In an Oklahoma study of 26 incarcerated delinquents, behavior improved in supplemented subjects compared to placebo subjects, and their “non-verbal” IQ improved significantly (average 5 points). In a 3-month study of 615 eighth and tenth graders in four California schools. the supplemented subjects showed modest but reliable gains in non-verbal IQ (average 3.6 points) and in a standardized achievement test. Schoenthaler concludes that at least part of the benefit found in the diet studies in New York City schools and elsewhere was due to improved intake of vitamins and minerals. He suggests that sugar harms mostly by replacing fruits and other nutritious foods.
Another group, headed by David Benton at University College in Wales, has reported three placebo-controlled studies of nutritional supplements and IQ in school children. In each case nonverbal IQ increased reliably, relative to the placebo (average 5 to 10 points) after 6 weeks to 8 months. Diet analyses in the same subjects suggested that mainly the poorer-fed children benefited. In one study that estimated sugar intakes, IQ increases were largest in those who ate the most sugar. Benton urges further study of the relationship of IQ and nutrition and suggests that IQ is unlikely to be the only brain function affected.
Together, these and other studies seem worthy of the attention of parents, educators, and public officials. The indicated diet changes are hardly new (decrease added sugars and white flour, increase fruits and whole grains). They have been recommended for decades. All pet manufacturers and animal farmers follow similar practices.
What can parents do?
First, they can set good examples at home, replacing most sweet pastries and candies with fruits; replacing sodas and sugared “drinks” with 100% fruit juices and milk; replacing high-sugar cereals with low-sugar, whole-grain cereals sweetened with generous amounts of banana, apple, or fresh or frozen strawberries and blueberries; and using whole grain breads.

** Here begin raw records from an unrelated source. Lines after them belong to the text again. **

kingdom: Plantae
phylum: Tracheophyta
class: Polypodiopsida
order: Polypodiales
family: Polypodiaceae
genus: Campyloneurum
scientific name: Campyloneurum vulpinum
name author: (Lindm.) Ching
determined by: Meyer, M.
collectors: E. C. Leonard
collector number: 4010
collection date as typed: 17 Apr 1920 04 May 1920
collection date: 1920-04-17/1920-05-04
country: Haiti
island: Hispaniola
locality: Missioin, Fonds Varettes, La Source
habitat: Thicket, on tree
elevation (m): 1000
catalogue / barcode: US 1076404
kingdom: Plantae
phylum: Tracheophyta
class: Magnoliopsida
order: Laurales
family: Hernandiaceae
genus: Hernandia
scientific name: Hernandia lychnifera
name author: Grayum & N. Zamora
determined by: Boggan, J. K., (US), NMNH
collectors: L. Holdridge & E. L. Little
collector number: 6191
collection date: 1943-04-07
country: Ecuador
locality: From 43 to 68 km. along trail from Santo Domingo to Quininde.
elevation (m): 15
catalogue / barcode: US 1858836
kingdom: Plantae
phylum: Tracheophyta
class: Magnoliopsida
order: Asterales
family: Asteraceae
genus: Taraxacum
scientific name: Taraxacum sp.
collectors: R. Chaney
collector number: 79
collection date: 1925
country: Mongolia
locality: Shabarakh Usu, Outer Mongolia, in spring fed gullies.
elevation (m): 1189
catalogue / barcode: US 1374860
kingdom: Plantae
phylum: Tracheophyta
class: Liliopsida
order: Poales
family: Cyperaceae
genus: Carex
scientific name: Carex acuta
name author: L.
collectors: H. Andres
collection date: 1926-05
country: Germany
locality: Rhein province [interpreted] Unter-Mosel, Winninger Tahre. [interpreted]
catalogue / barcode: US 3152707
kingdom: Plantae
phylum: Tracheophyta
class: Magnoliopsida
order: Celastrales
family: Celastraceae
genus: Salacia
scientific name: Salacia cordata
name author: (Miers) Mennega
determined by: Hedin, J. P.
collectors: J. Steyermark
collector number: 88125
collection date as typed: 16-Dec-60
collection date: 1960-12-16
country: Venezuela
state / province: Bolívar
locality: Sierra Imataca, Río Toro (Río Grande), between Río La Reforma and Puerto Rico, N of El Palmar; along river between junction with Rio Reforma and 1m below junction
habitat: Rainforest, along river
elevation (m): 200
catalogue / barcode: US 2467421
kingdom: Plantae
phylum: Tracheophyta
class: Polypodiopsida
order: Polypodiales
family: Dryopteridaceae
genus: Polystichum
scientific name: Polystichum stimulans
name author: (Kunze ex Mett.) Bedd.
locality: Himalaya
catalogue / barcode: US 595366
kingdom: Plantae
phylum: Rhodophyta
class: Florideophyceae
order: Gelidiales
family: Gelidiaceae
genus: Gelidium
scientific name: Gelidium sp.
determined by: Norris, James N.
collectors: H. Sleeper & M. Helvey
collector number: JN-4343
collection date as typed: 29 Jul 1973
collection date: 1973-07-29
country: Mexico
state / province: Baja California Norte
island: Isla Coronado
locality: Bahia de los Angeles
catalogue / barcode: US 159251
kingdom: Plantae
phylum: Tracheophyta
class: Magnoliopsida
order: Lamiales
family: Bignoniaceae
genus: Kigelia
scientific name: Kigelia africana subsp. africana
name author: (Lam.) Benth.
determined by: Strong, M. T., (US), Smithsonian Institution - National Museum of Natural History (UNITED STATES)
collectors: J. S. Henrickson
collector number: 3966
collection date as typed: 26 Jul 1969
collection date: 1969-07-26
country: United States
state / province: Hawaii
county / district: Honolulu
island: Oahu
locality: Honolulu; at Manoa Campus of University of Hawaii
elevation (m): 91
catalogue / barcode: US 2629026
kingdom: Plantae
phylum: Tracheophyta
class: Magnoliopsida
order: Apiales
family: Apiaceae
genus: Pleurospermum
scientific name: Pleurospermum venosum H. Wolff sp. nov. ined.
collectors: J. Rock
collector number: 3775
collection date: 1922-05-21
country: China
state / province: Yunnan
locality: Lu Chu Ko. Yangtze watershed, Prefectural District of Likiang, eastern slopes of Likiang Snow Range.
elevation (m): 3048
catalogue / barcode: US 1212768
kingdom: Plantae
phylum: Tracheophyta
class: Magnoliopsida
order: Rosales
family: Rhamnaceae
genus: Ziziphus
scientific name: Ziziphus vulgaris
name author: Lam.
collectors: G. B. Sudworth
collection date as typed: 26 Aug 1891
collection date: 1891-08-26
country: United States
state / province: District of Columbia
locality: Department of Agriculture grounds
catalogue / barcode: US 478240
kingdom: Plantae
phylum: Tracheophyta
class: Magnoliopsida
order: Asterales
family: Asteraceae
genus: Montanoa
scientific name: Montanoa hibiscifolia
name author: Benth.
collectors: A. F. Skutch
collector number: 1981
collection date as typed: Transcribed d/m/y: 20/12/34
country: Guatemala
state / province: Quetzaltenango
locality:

They can teach their children that when mother nature gave us a sweet tooth she surely did not have in mind that we get 20 to 25% of our national calories from refined, nutrientless sugar or fructose in sodas and other sweets. (Remarkably, fruits supply only about 4% of U.S. calories.)
Parents can band together and protest where schools allow or consider allowing vending machines with candy , sodas, or other sugared confections, some of which may be misrepresented as “natural” or healthful. They can work with school food services to introduce improvements similar to those used by Schoenthaler in New York City public schools and in corrections institutions.
They can choose to make meal preparation and eating, including breakfast, a time of relaxed family sharing. If we skip meals or don’t take time to prepare and eat good meals, we and our children will likely pay a price in how we feel and function at work and school, and in our nutrition, as we later feel compelled to grab whatever is available in vending machines and fast food outlets.
I hope the growing knowledge about school achievement, IQ, and behavior will give parents new food for thought. Let’s not be careless about the 20% of our metabolism that we are beginning to realize is just as important as, and helps improve, everything else we and our children are likely to do today.